Quando o Brasil se tornou uma República, o Estado virou laico — ou seja, o governo se comprometeu em ser imparcial com qualquer religião. Mas, na eleição da bancada que formulou a Constituição pós-ditadura, igrejas evangélicas entraram na política para regular as pautas de costumes na legislação.
— Como o Brasil era quase totalmente católico e a religião estava separada do Estado, a religião apitava pouco na eleição. Mas, se um terço da população se converteu a religiões evangélicas e grande parte dessas religiões adotou a posição de participar da política, o cenário muda completamente. Ninguém sabia qual era a religião dos políticos. Agora, você sabe porque muitos usam a igreja como máquina eleitoral — diz o sociólogo.
A religião na política, inclusive, é flanco de batalha entre o presidente Jair Bolsonaro e o ex-presidente Lula, que buscam crescer entre evangélicos. Outra pesquisa do Datafolha, também de junho, mostrou que apenas 20% dos brasileiros afirmam ouvir instrução sobre voto nas igrejas.
A Constituição assegura que pessoas de qualquer credo possam concorrer a cargos públicos, portanto não há impeditivo para sacerdotes concorrerem. Mas o crescimento de candidaturas religiosas, alertam cientistas políticos, pode trazer como risco a ameaça ao Estado laico.
— Uma coisa é perceber a religião como manifestação cultural e como direito de representatividade. Outra é a religião, seja qual for, usar a política como forma de imposição de seus princípios morais para o resto da sociedade — diz Cristiano Engelke, professor de Ciência Política na Universidade Federal de Rio Grande (Furg).
Os 21 concorrentes religiosos do Rio Grande do Sul postulam, em sua maioria (66%), uma vaga na Assembleia Legislativa — o restante busca atuar na Câmara dos Deputados, em Brasília.

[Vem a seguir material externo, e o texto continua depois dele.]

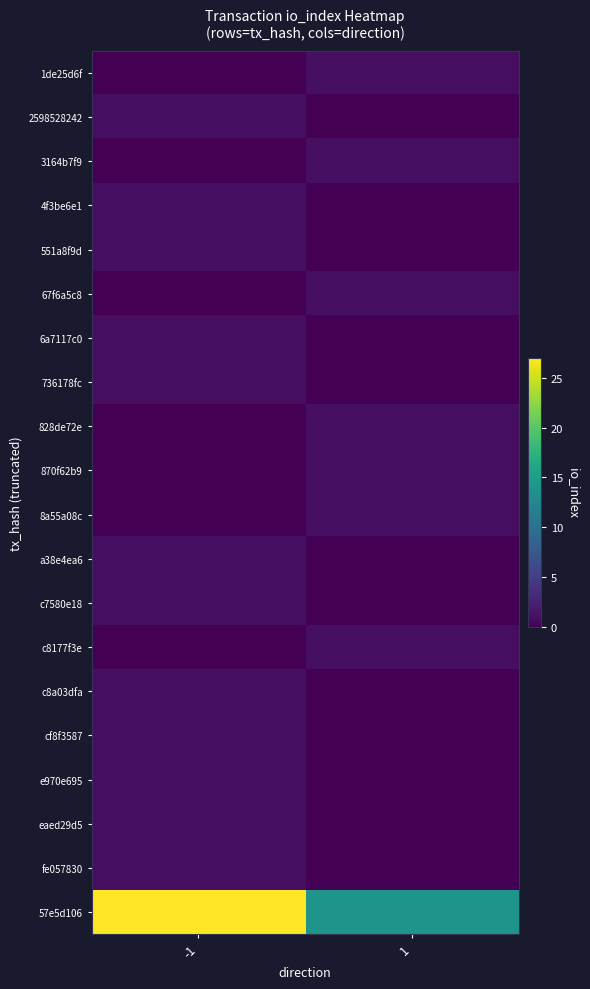

How many categories are shown in the chart?

2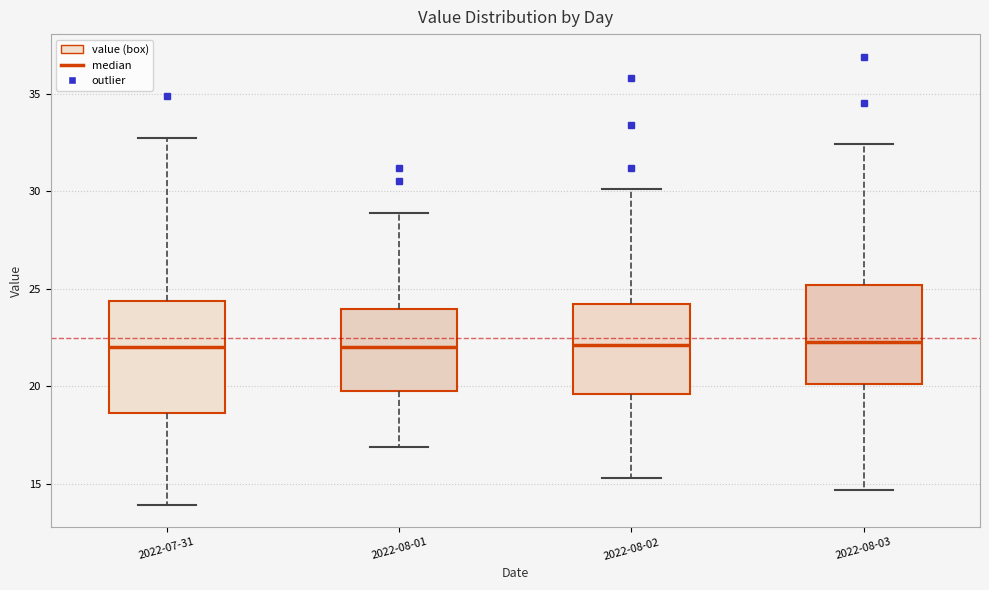

Which box is the tallest, from its lower edge to its upper edge?

2022-07-31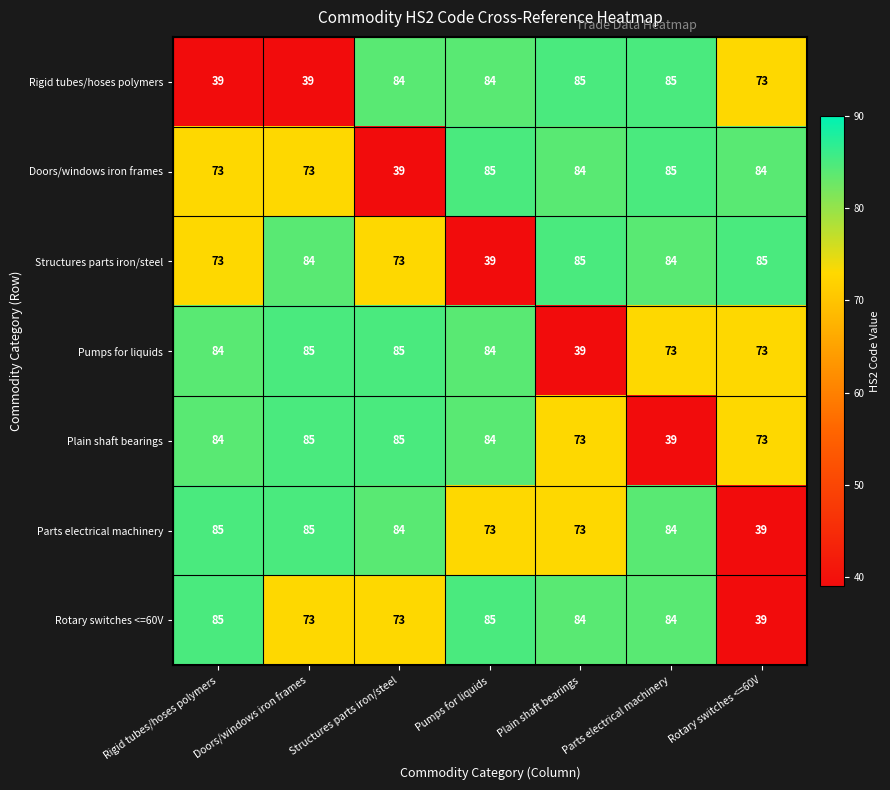

Is it true that Pumps for liquids equals 23 at Structures parts iron/steel?

False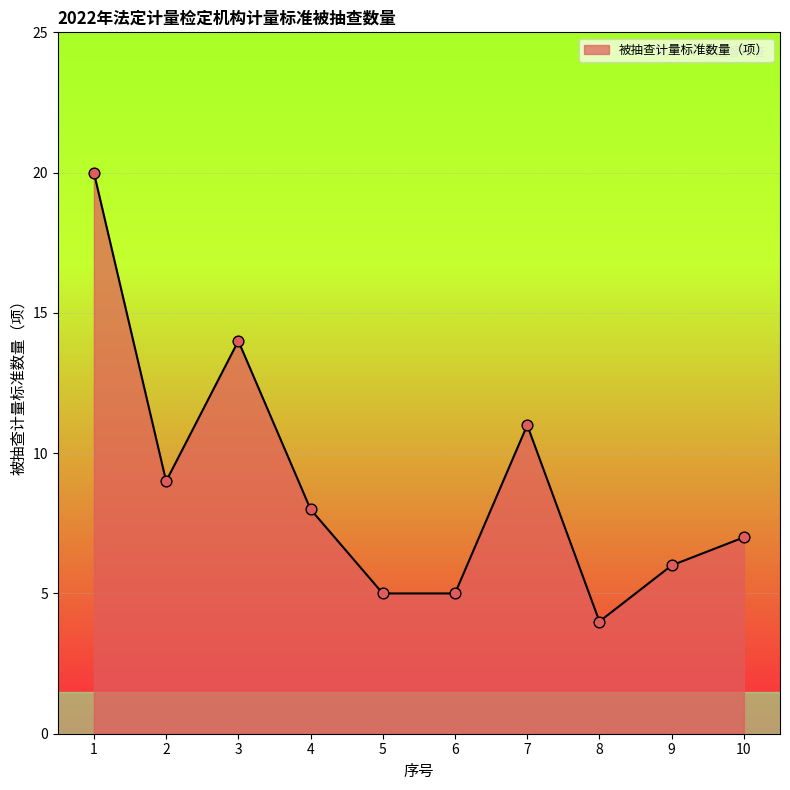

What is the ratio of the value at 10 to the value at 2?

0.8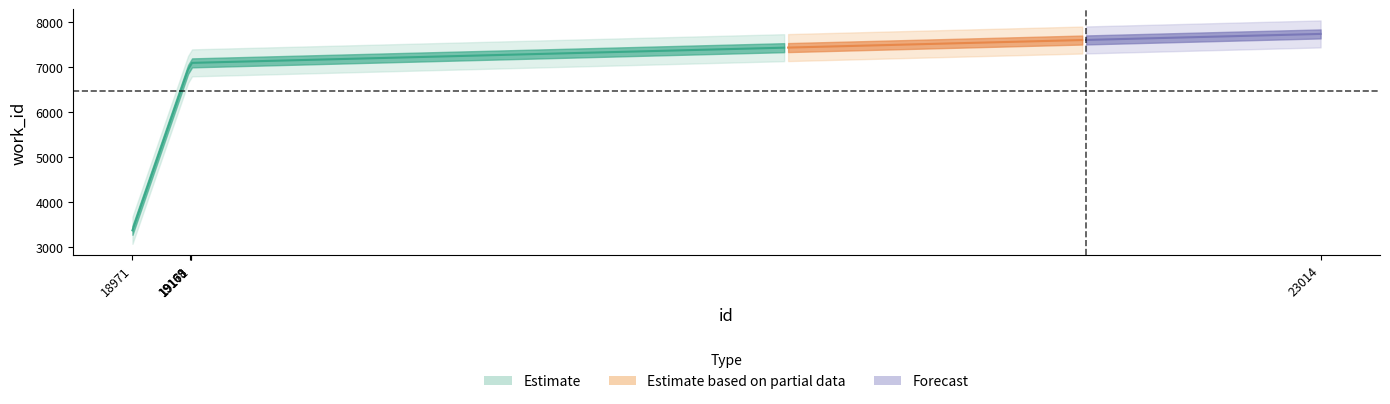

What is the sum of all values?

32390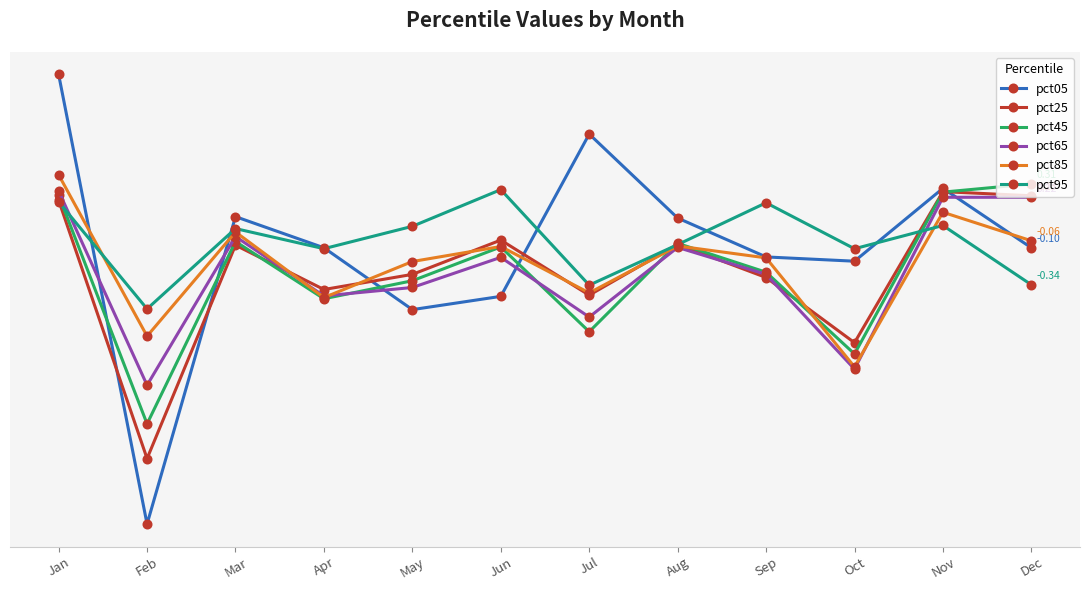

What is the difference between the second highest and second lowest values in the pct85 series?

0.8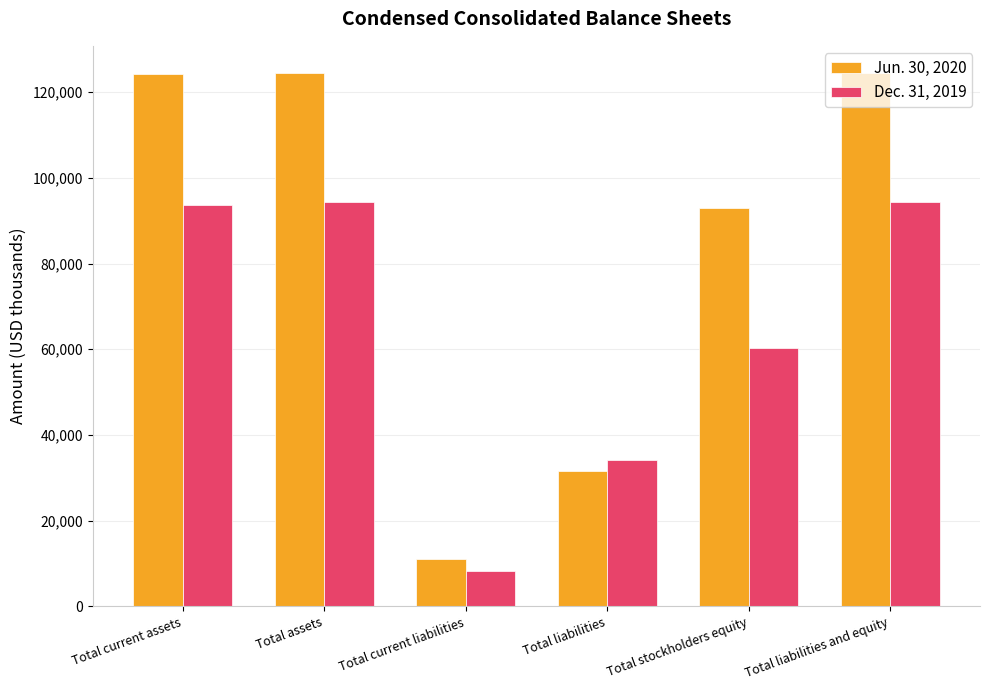

What is the total value across all series at Total current assets?

217731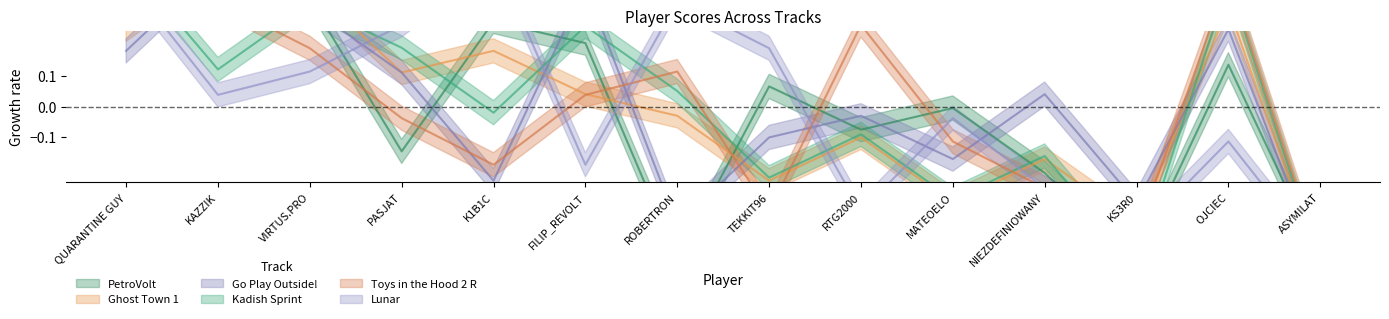

At which category does the chart reach its minimum across all series?

ASYMILAT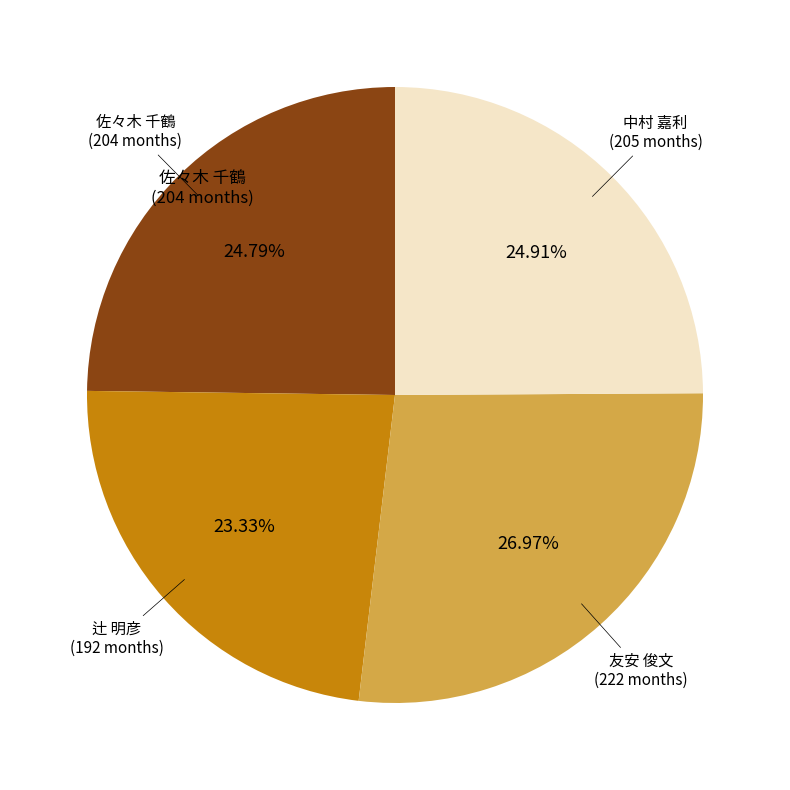

Is there any slice that represents more than half of the pie?

No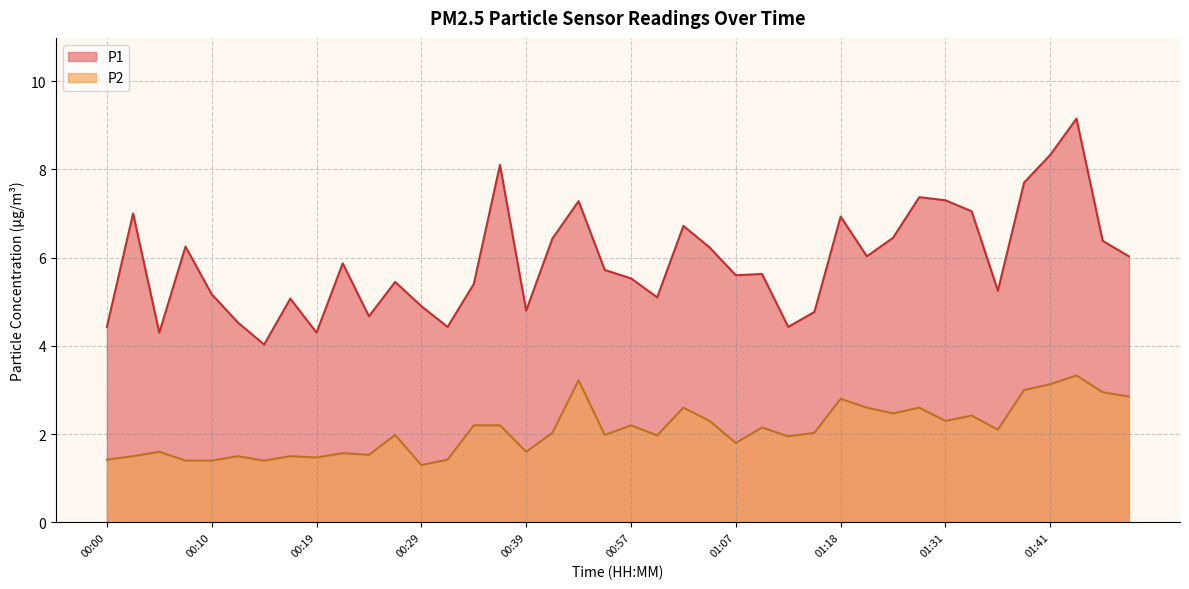

Rank the series at 01:10 from highest to lowest value.

P1, P2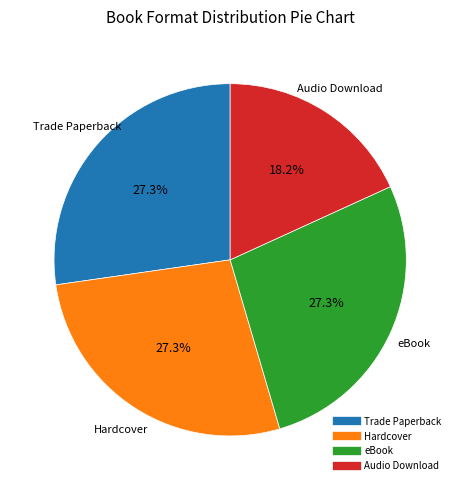

To the nearest percent, what is the difference between the largest and smallest slice percentages?

9%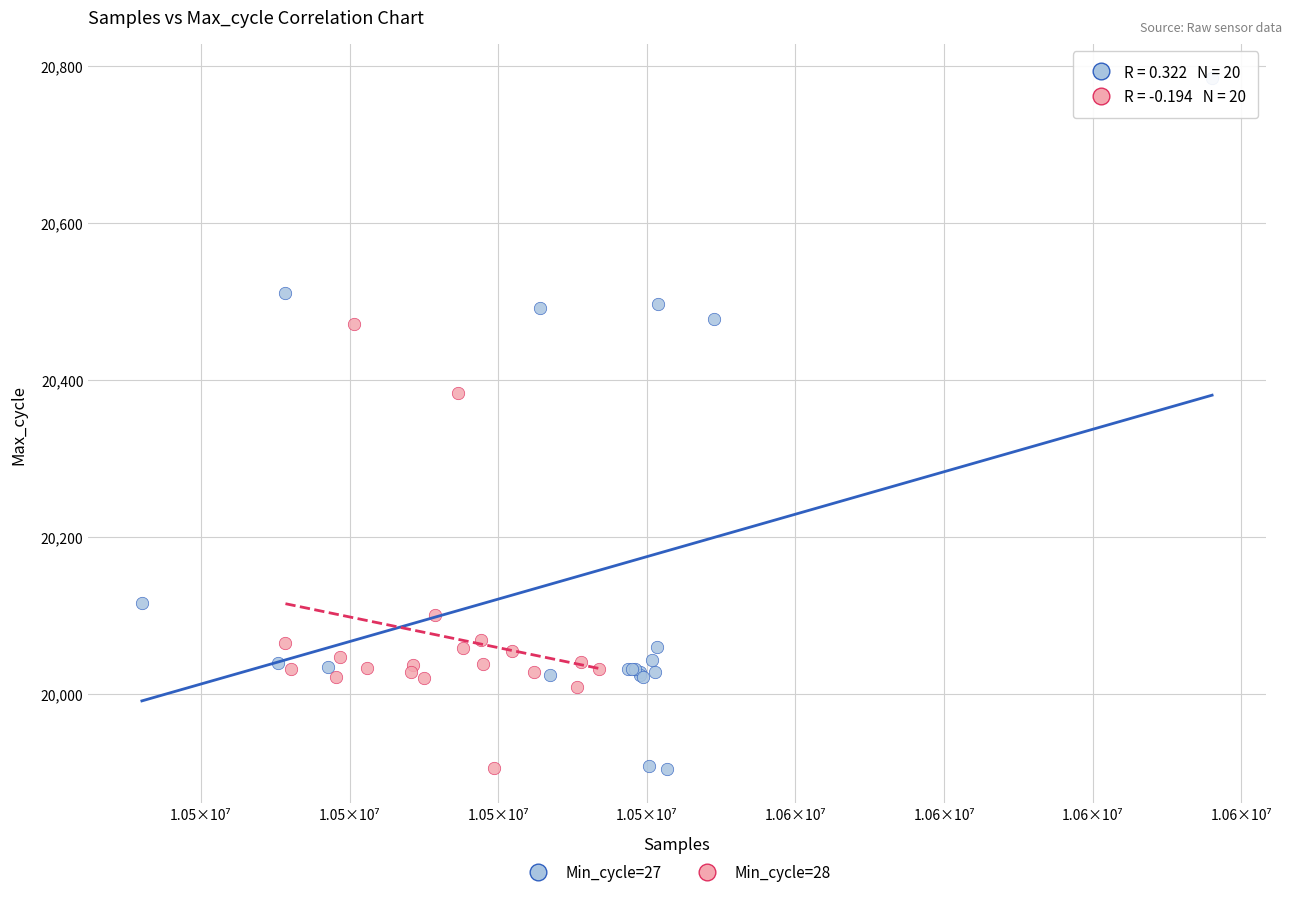

Which series has the widest spread of Y values?

Min_cycle=27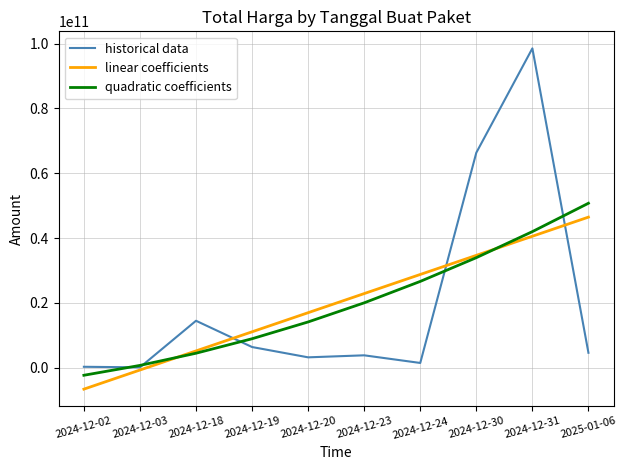

List the labels in order of linear coefficients value, largest first.

2025-01-06, 2024-12-31, 2024-12-30, 2024-12-24, 2024-12-23, 2024-12-20, 2024-12-19, 2024-12-18, 2024-12-03, 2024-12-02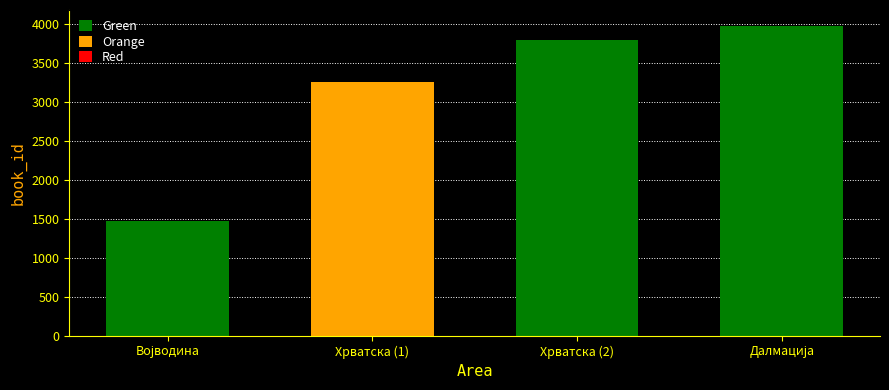

Which has a higher value, Хрватска (1) or Далмација?

Далмација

O crescimento das candidaturas religiosas anda ao lado do aumento de candidaturas da segurança, que cresceram 28% no Rio Grande do Sul, como mostrou GZH na semana passada. As duas bancadas formam, ao lado de representantes do agronegócio, a chamada bancada BBB — boi, bala e bíblia —, ligada a pautas conservadoras e uma das maiores do Congresso.
Um olhar ao longo do tempo mostra que, nas últimas décadas, candidatos evangélicos estiveram mais presentes do que de outros credos – concorrentes com nomes como bispo, missionário e pastor são os mais comuns e os que mais ganham força no Rio Grande do Sul.
Candidaturas ligadas ao catolicismo, por exemplo, sequer marcaram presença nas eleições de 2006, 2010 e 2018. Já concorrentes de matriz africana começam a se fazer presentes em 2014, cresceram e se estabilizaram.
Todos os grupos têm direito a participar, mas é perigosa a ideia em certos setores da política com base religiosa de que é preciso reconstruir o Estado sob uma única fé, pontua Joscimar Silva, diretor da Associação Brasileira de Pesquisadores Eleitorais (Abrapel) e professor de Ciência Política na Universidade Federal do Piauí (UFPI).
— Não se deve retirar de evangélicos o direito de se candidatar. Mas, quando há uma perspectiva autoritária de um “terrivelmente evangélico” ou de se pensar que é necessário reconstruir o Estado brasileiro a partir de uma visão religiosa e conservadora, há riscos de retirar conquistas de direito de algumas minorias sociais em nome de um posicionamento religioso — alerta o pesquisador.